【本編完結】魔法使いフリーレンとくだらない魔法 作:SUN'S
とある日の午前中───。
かつて大魔法使いのメレブと旅をした女神様としか思えない大魔族のソリテールは元七崩賢の大魔族であるアウラと一対一で向かい合っていた。
べつに殺し合いをするわけではない。
ただの世間話ついでにアウラを狙うであろう殲滅派の魔族を退ける、あるいは都市に侵入する事を不可能とする魔法を教えているのだ。
「本当に効くのよね?」
そう言ってアウラはソリテールに手渡された魔導書を訝しげに見つめている。それはソリテールがメレブの魔導書を一晩で書き写し、千年も生きていないアウラのために魔力を流すだけで発動するように細工を施した特別製の魔導書なのだ。
しかし、魔族のアウラにとって魔法は永い年月を掛けて覚えるものなので、そういうお節介は有り難いけれど、ちょっとだけ困る。
「私も殲滅派だったんだけどなあ」
アウラはそう呟いて、自分の左手を見る。
人間と結婚するなんて十年前まで考えたことも想像したこともなかった。でも、彼や子供といるときは胸の奥がポカポカと温まり、とても満たされる。
「アウラさんって意外とロマンチストなの?」
「ばっ、普通のことよ!」
「ふふふっ。良かったわ、魔法を掛けて」
自分より強大な魔力を持つソリテールに噛みつく。もしもソリテール以外の大魔族にそんなことをすれば一瞬で消し炭になるだろう。
そうならないのは単にメレブのおかげだ。
ソリテールはメレブと出会ったおかげで〈人間の感情〉を知り、アウラもまた〈人間を支配する〉のではなく〈人間との愛を得た〉のだ。
「ところで。フリーレンのやつは?」
「彼女なら魔導書を買いに行ったわ」
「えぇ……またなの?」
「えぇ。またよ」
アウラの暮らす街にやって来たフリーレンはグリーゼルとミーネを引き連れて都市中にある書店を巡り歩き、いろんな魔導書を買い漁っている。

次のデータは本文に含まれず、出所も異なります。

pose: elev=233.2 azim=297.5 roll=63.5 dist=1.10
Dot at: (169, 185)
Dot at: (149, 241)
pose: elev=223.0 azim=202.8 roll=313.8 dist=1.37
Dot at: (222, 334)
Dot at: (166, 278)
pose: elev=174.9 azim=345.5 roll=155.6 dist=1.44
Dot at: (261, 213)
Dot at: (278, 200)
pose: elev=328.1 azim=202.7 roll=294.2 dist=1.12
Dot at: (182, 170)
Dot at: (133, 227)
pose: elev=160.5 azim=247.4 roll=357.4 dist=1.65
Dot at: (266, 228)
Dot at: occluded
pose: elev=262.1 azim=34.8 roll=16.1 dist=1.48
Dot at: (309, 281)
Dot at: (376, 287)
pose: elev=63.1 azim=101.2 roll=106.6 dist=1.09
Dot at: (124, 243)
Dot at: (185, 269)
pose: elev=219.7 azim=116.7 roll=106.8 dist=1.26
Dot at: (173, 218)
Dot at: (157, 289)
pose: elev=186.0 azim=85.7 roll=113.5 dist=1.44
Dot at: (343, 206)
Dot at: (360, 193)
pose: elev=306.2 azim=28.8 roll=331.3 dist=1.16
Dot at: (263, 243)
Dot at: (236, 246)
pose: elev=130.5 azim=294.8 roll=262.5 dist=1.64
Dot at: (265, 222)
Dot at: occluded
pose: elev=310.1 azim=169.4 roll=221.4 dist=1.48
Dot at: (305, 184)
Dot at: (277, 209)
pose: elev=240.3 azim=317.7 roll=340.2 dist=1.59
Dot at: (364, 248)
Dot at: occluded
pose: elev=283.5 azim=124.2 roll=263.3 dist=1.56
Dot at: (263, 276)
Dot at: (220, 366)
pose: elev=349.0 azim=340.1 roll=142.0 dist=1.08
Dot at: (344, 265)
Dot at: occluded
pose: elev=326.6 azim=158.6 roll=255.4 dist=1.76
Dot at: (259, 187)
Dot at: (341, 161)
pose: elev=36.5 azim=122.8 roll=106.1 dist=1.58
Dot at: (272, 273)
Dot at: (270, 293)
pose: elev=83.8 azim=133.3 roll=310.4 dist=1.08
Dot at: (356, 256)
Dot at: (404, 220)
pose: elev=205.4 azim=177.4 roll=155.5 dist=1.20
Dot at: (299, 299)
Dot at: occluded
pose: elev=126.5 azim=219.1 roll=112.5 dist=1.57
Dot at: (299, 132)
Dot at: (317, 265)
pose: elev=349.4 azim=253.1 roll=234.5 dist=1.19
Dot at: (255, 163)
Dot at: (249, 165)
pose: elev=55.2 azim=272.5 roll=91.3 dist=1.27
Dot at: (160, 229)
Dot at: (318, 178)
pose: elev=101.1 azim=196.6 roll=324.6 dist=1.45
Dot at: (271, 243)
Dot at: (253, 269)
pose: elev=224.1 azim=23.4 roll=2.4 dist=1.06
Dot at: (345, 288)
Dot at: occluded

とはいえ。その度にフェルンに「フリーレン様。返品してきなさい」と怒られ、グリーゼルにも「ママ。買いすぎはダメだよ」と叱られる。
それでいいのか、千才児。
「そういえばウチのリーニエがあの戦士のこと気になってるみたいなんだけど。まさかウチの子に手ぇ出してないわよね?」
「さあ。どうなのかしら?」
「ダメよ!まだ百五十歳もいってないわ!」
「最近の子供は進んでるわー」
もはや井戸端会議である。
そもそもふたりは殲滅派の魔族に備える話をしていたはずなのだが。ふと気がつけばウチのリーニエにはまだ早いだとかもうフェルンがいるなんてことを言い争っている。
ふたりとも歴史に残るほどすごい人物?なのにやっていることは、ただの子供の恋愛に関して相談し合っているママ友にしか見えない。
〈ソリテール〉
我らが母性溢れる慈愛の女神様
アウラを守るために魔法を準備してあげたら、なぜかシュタルクの花嫁に相応しいのはどっちかで言い争うことになってしまった。
〈アウラ〉
もはやママみしかない大魔族
ウチのリーニエとか言っちゃうくらいに可愛がっているし、他の首切り役人たちも子供のように可愛がっている。そのせいで都市の住民に子連れの魔族だと思われている。